» **Selected text**
*** Begin section ***
The mission of LiteBIRD is to uncover the origins of the universe and how it began. The Big Bang theory of the universe is now widely accepted after the accumulation of empirical evidence from many prior space and ground-based experiments. But the Big Bang alone cannot fully explain the evolution of the current universe or what happened in the earliest moments of time. The addition of the theory of cosmic inflation, a short period of rapid exponential expansion of space in the early universe, is the prevailing theory that can explain these shortfalls. The LiteBIRD mission aims to find evidence of cosmic inflation through observations of the cosmic microwave background (CMB).

The CMB radiation is remnant light from when the early universe was still a hot plasma. The CMB is very uniform up to approximately one part in 100,000, but these faint variations or anisotropies allow us to accurately probe the earliest state of the universe. Inflation is theorized to create unique primordial gravitational waves that imprint a distinct pattern in the CMB’s polarization signal called the primordial B-modes. These B-modes are “smoking-gun” evidence of cosmic inflation.
*** End section ***
Text extracted from each page:
*** Begin section ***
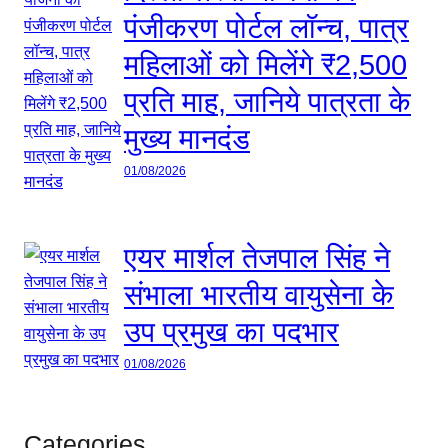
पंजीकरण पोर्टल लॉन्च, पात्र
महिलाओं को मिलेंगे ₹2,500
प्रति माह, जानिये पात्रता के
मुख्य मानदंड
01/08/2026
एयर मार्शल तेजपाल सिंह ने
संभाला भारतीय वायुसेना के
उप प्रमुख का पदभार
01/08/2026
Categories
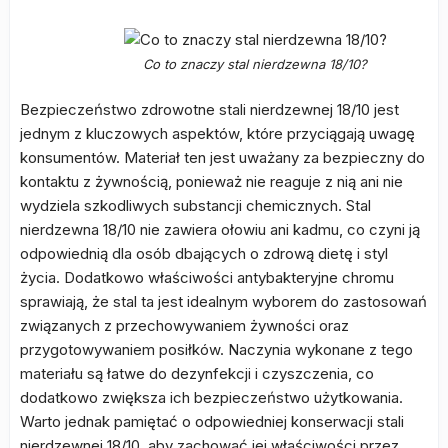
Co to znaczy stal nierdzewna 18/10?
Bezpieczeństwo zdrowotne stali nierdzewnej 18/10 jest
jednym z kluczowych aspektów, które przyciągają uwagę
konsumentów. Materiał ten jest uważany za bezpieczny do
kontaktu z żywnością, ponieważ nie reaguje z nią ani nie
wydziela szkodliwych substancji chemicznych. Stal
nierdzewna 18/10 nie zawiera ołowiu ani kadmu, co czyni ją
odpowiednią dla osób dbających o zdrową dietę i styl
życia. Dodatkowo właściwości antybakteryjne chromu
sprawiają, że stal ta jest idealnym wyborem do zastosowań
związanych z przechowywaniem żywności oraz
przygotowywaniem posiłków. Naczynia wykonane z tego
materiału są łatwe do dezynfekcji i czyszczenia, co
dodatkowo zwiększa ich bezpieczeństwo użytkowania.
Warto jednak pamiętać o odpowiedniej konserwacji stali
nierdzewnej 18/10, aby zachować jej właściwości przez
*** End section ***
» **Work order 1**
In the entries, copy the lines from the one containing "Co to znaczy stal nierdzewna 18/10?" to the one containing "przygotowywaniem posiłków. Naczynia", inclusive, keeping them identical.
» **Work order 2**
Take the passage about the LiteBIRD mission further, picking up after its final sentence.
The passage on the LiteBIRD mission and the entries are unrelated to each other.

» **Exercise result 1**
Co to znaczy stal nierdzewna 18/10?
Bezpieczeństwo zdrowotne stali nierdzewnej 18/10 jest
jednym z kluczowych aspektów, które przyciągają uwagę
konsumentów. Materiał ten jest uważany za bezpieczny do
kontaktu z żywnością, ponieważ nie reaguje z nią ani nie
wydziela szkodliwych substancji chemicznych. Stal
nierdzewna 18/10 nie zawiera ołowiu ani kadmu, co czyni ją
odpowiednią dla osób dbających o zdrową dietę i styl
życia. Dodatkowo właściwości antybakteryjne chromu
sprawiają, że stal ta jest idealnym wyborem do zastosowań
związanych z przechowywaniem żywności oraz
przygotowywaniem posiłków. Naczynia wykonane z tego

» **Exercise result 2**
The LiteBIRD mission will aim to detect the primordial B-mode signal through developing a CMB spacecraft with a millimeter-wave polarization-sensitive telescope installed. The LiteBIRD spacecraft will observe the entire sky for 3 years at the Sun-Earth Lagrangian point L2 in space. LiteBIRD will achieve unprecedented sensitivities through implementing in total approximately 4,000 transition edge sensor detectors across 12 observational frequency bands and will be capable of distinguishing between the CMB and foreground (dust, synchrotron radiation, etc.) signals. The telescope will be cryogenically cooled to 5 K low temperatures to reduce thermal noise. LiteBIRD will uniformly observe the entire sky with its wide field-of-view and optimized scan strategy utilizing the spacecraft’s spin.

LiteBIRD is a JAXA-led international mission in collaboration with various space agencies and research institutions in Europe (France, Germany, Italy, the Netherlands, Norway, Spain, Switzerland, and the United Kingdom) as well as Canada. The domestic collaborators include the University of Tokyo and Okayama University. LiteBIRD is expected to launch in JFY2032 (JFY: Japanese fiscal year).

2024-10-09  The following was reported to the government’s space science and exploration sub-committee:
In response to KEK’s management decision to relinquish their responsibility for the development of their original technological contribution, the LiteBIRD team will continue investigating reformation plans for approximately one year. After which ISAS/JAXA will judge the continuation of the project.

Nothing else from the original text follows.